Exercise goal:
Below are the records; pull every line that includes "Versão".

○ ○ ○ ○ ○ ○ ○

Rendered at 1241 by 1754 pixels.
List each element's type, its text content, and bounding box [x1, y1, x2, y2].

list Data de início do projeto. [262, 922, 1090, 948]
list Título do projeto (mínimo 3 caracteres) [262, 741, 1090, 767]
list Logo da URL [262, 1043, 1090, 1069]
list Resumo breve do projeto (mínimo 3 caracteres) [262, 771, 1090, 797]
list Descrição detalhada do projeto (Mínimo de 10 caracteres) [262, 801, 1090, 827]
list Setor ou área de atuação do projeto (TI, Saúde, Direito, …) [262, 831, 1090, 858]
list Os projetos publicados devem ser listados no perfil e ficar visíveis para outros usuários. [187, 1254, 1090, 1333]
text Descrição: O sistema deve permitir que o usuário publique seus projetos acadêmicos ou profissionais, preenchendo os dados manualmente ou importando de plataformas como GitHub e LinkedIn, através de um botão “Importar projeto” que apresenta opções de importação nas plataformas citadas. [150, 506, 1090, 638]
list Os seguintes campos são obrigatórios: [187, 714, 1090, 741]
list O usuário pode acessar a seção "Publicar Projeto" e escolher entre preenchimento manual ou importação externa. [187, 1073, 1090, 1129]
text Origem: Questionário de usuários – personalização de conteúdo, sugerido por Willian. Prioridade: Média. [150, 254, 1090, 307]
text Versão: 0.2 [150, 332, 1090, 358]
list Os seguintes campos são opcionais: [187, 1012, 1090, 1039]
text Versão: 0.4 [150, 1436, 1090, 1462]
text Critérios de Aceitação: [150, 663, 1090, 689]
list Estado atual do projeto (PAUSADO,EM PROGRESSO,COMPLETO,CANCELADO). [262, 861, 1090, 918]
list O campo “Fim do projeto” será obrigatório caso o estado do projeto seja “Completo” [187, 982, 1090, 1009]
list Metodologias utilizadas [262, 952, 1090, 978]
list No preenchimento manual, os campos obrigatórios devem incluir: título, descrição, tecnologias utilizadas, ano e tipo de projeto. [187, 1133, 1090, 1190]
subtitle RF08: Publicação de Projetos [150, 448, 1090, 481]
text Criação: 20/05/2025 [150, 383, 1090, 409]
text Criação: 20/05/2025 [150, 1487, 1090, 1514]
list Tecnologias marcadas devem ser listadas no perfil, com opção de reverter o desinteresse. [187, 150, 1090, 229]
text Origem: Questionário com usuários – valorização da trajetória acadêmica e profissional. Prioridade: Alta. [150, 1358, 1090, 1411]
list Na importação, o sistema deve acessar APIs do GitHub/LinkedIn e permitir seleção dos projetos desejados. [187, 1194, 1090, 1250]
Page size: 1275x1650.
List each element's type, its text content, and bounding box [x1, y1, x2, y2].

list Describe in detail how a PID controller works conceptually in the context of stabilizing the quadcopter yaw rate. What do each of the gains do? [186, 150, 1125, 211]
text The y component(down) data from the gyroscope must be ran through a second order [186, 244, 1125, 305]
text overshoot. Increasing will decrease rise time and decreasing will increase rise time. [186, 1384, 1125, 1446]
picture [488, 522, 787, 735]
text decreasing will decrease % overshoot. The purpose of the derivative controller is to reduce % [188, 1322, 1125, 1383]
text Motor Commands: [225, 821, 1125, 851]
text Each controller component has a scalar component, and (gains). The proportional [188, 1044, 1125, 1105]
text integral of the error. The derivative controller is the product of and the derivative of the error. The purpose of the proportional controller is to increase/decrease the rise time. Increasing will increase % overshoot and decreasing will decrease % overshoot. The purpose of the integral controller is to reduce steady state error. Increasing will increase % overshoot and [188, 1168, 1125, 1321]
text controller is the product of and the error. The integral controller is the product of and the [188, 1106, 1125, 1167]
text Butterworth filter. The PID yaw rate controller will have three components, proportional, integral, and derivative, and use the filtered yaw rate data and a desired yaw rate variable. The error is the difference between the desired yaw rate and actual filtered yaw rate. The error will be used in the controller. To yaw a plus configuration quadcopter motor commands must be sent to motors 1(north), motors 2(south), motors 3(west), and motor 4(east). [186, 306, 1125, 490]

○ ○ ○ ○ ○ ○ ○

Response area:
text Versão: 0.2 [150, 332, 1090, 358]
text Versão: 0.4 [150, 1436, 1090, 1462]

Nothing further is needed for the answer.